Boléro
Bon, j'avoue que, si j'adore Ravel, le Boléro n'est à la base pas mon air classique préféré.
Un peu trop galvaudé à mon goût, je lui préfère le Concerto en sol Majeur, le Concerto pour la main gauche, (2 oeuvres composées à la suite du Boléro et les toutes dernières de Ravel), Daphnis et Chloé, Ma Mère l'Oye, Pavane pour une infante défunte, Gaspard de la nuit, les Valses nobles et sentimentales, la Valse, ou encore son travail d'orchestration des Tableaux d'une exposition de Moussorgski, pour ne citer qu'eux...!
Oui, le Boléro, c'est un peu la tarte à la crème absolue de la musique classique...
L'oeuvre, par son tempo immuable, fit scandale à l'époque de sa création (le 22 novembre 1928 !)
"le Boléro doit être exécuté à un tempo unique du début à la fin, dans le style plaintif et monotone des mélodies arabo-espagnoles." Ravel
Le Boléro, c'est un peu l'ancêtre de la musique répétitive américaine des années 60, développée par Steve Reich, et ses amis post-modernistes.
Les seules variations de l'oeuvre résident dans les effets d'orchestration, son crescendo progressif ou encore la brève modulation inattendue.
Mais le Boléro est surtout une musique de Ballet pour orchestre...
Maurice Béjart 1er janvier 1927-22 novembre (!) 2007
Maurice Béjart a su magnifiquement tirer parti de ce rythme et ce tempo invariables, et surtout de cette montée en puissance progressive, ce lent crescendo, magnifié par une chorégraphie à faire se damner un saint !
L'obsession du rythme, presque tribal, gagne les danseurs, jusqu'au final en apothéose !

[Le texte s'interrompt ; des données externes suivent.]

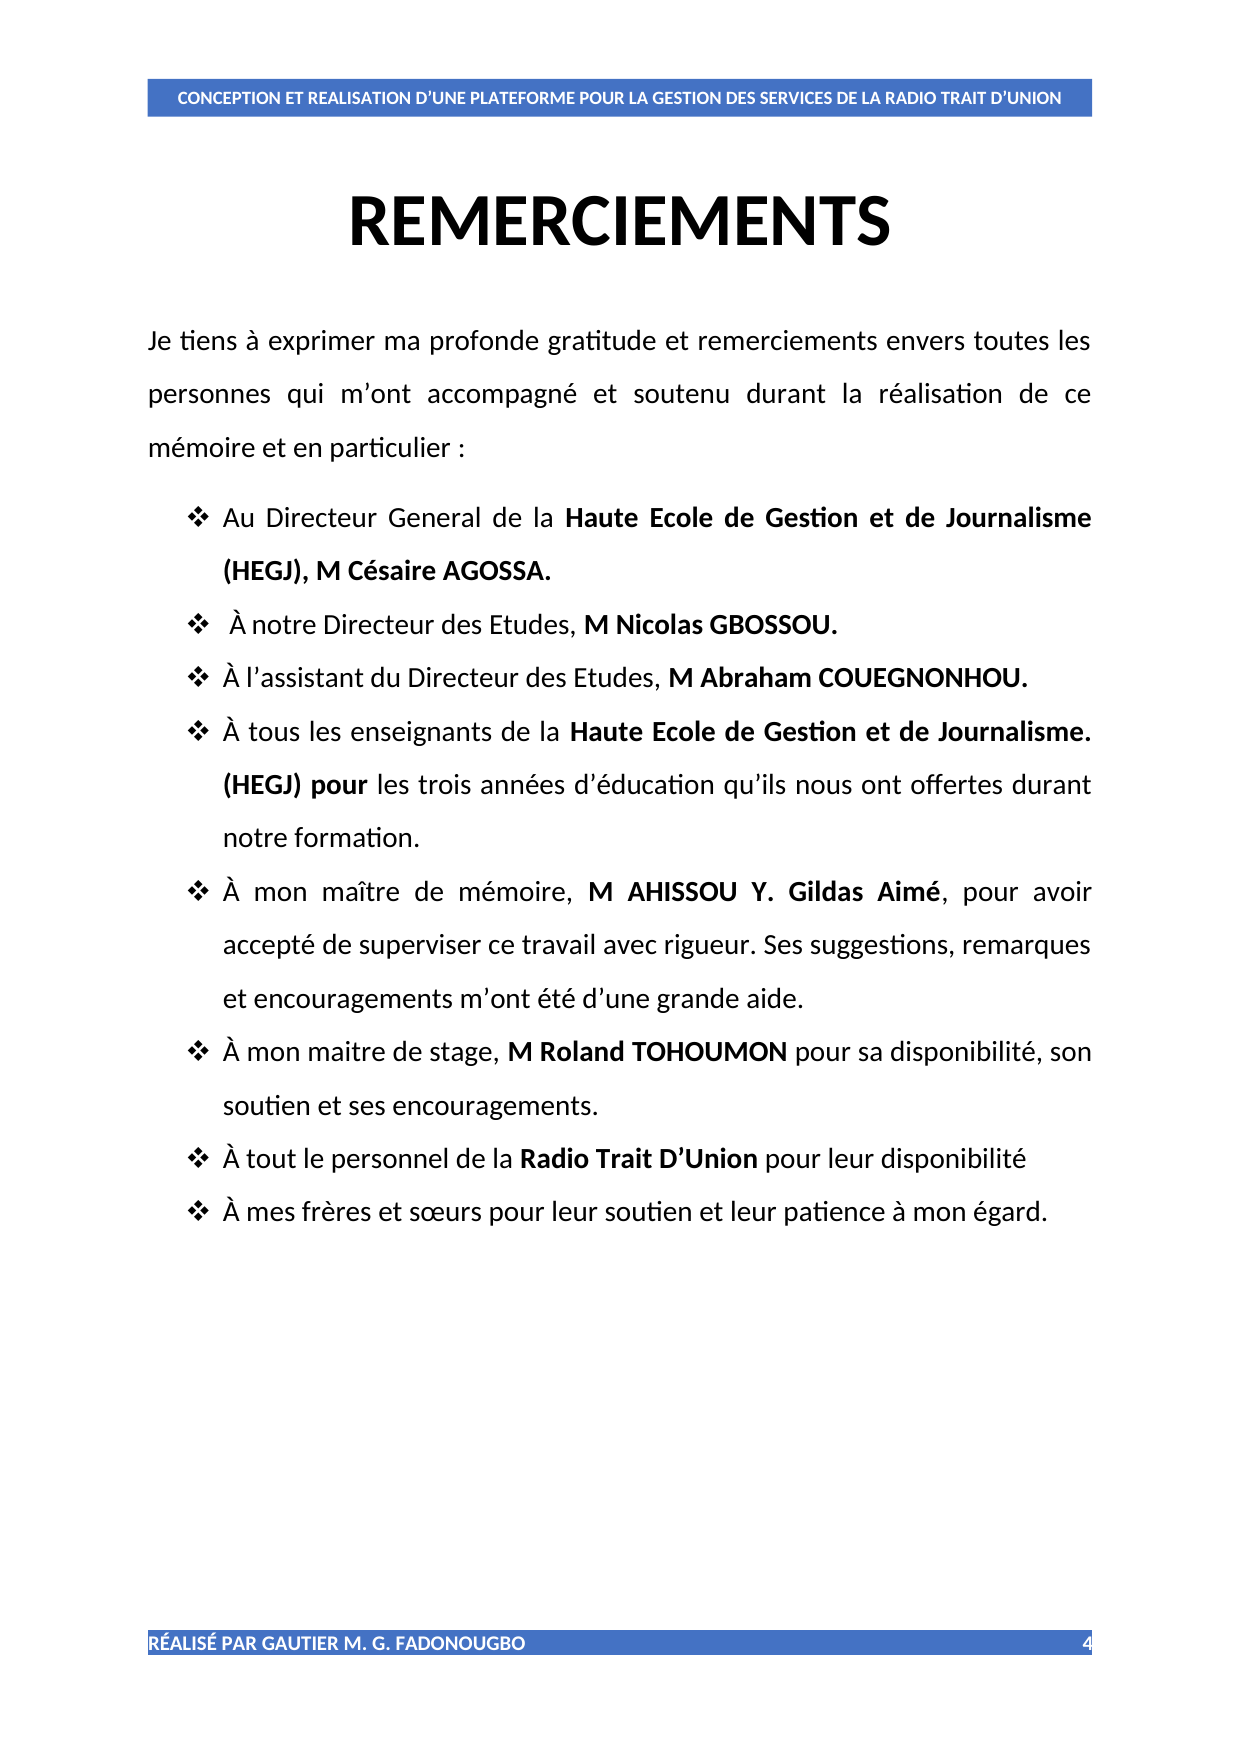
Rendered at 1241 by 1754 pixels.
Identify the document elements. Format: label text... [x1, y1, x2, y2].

La mélodie envoûtante, inspirée de thèmes arabo-hispaniques, est merveilleusement incarnée par la sensualité débridée des corps ruisselants offerts à nos yeux ébahis par tant de puissance animale exprimée !
Si le Boléro a connu différentes adaptations chorégraphiques, celle de Béjart, qui date de 1961, et qui deviendra une de ses chorégraphies emblématiques, est sûrement la plus connue aujourd'hui.
Le Boléro de Béjart interprété par Elizabeth Ros, part 1 & 2
L'oeuvre fut interprétée ce vendredi 8 février 2008 pour la 116ème fois, par le Ballet de l'Opéra national de Paris, de passage à Montpellier, dans une salle de l'opéra Berlioz du Corum comble, qui a offert une véritable ovation à l'ensemble des danseurs du Ballet pour sa magnifique représentation, Nicolas Le Riche à leur tête.
Une véritable expérience métaphysique, à laquelle il est difficile de rester insensible.
Je crois que je n'écouterai plus le Boléro comme avant...
Le Bolero dans tous ses états...
Parce que tous les chemins mènent à Django, on se souviendra ainsi de ce Bolero composé par Django Reinhardt en 1937, inspiré par celui de Ravel, ici interprété par le maître lui-même :
Un de mes morceaux préférés de Django, ici interprété par Biréli Lagrène, (qu'on ne présente plus), accompagné par le saxophone de Franck Wolf et la contrebasse de Diego Imbert :
Au cinéma...
D'autres boléros fameux ont aussi étés l'objet de superbes B.O. de films :
Quizas quizas quizas, de Nat King Cole, B.O. du film In The Mood For Love de Wong Kar-Wai
Piensa en mi, de Luz Casal, B.O. du film Talons aiguilles de Pedro Almodovar
Dos gardenias par Ibrahim Ferrer, dans le Buena Vista Social Club
Différentes adaptations toutes plus sublimes de sensualité les unes que les autres, qui nous plongent directement au coeur de la moiteur des soirées andalouses.
Quant à la chorégraphie de Béjart, elle fut immortalisée sur la pellicule de Claude Lelouch dans le film Les Uns et les autres, en 1981 :
Nous noterons que des mesures supplémentaires ont été ajoutées par Francis Lai.